From the data below, show each line in which the word "cuatro" appears.

***** Exercise input

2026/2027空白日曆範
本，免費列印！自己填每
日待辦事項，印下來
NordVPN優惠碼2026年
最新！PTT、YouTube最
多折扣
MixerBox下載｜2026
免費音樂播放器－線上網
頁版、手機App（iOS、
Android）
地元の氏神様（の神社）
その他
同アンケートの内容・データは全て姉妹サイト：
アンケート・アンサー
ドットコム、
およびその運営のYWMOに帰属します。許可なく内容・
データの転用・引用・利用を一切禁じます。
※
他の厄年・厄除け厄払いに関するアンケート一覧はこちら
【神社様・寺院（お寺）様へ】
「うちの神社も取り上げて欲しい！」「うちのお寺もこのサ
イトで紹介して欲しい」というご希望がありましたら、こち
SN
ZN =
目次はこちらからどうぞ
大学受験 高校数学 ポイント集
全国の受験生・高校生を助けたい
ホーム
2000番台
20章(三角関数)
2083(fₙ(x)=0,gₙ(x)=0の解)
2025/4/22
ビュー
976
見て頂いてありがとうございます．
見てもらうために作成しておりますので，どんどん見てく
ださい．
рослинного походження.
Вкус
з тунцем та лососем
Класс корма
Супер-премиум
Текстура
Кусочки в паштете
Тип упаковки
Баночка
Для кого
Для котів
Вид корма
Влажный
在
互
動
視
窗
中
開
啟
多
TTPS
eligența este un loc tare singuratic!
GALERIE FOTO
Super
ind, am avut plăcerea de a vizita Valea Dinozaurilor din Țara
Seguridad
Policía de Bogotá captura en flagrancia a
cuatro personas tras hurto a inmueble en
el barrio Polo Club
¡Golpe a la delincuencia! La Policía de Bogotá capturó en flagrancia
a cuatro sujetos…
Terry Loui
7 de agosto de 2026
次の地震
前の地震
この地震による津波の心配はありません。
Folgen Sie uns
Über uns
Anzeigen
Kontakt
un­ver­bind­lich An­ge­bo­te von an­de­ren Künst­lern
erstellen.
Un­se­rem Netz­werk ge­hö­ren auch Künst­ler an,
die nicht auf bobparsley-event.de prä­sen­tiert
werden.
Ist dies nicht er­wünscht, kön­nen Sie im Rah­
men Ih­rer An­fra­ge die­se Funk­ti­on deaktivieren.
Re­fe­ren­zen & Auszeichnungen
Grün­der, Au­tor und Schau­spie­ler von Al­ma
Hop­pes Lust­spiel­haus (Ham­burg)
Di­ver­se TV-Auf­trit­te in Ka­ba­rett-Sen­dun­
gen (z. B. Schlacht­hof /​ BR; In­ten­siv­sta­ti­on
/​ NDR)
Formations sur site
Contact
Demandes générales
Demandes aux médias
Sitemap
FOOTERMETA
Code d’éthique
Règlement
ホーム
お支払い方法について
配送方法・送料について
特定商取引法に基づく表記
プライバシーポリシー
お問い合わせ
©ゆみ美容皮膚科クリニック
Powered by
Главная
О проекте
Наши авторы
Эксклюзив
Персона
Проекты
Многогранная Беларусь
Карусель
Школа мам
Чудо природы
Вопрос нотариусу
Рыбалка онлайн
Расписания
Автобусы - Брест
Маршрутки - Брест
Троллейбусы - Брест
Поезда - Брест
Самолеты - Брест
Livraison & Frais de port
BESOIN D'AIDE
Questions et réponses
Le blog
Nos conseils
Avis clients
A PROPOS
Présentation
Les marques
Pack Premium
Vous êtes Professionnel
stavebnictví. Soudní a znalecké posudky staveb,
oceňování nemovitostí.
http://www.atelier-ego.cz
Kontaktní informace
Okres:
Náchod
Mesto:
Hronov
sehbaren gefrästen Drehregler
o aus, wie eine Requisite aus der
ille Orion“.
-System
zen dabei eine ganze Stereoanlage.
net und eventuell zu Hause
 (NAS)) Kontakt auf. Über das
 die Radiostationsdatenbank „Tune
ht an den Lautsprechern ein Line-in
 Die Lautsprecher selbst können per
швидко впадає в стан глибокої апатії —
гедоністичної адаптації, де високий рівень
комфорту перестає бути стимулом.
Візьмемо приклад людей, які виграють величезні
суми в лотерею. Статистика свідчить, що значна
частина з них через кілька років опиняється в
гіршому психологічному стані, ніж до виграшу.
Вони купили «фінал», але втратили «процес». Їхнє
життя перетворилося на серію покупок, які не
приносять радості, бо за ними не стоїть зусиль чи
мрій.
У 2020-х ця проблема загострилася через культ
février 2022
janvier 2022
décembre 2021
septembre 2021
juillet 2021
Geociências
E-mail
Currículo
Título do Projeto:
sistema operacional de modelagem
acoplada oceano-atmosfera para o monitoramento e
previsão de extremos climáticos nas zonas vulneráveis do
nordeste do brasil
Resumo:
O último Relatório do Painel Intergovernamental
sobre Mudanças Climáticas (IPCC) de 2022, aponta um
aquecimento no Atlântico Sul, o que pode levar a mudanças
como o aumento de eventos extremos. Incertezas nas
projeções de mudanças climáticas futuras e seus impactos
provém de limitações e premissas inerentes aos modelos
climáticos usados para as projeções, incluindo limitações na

**********

### Task solution:
cuatro personas tras hurto a inmueble en
a cuatro sujetos…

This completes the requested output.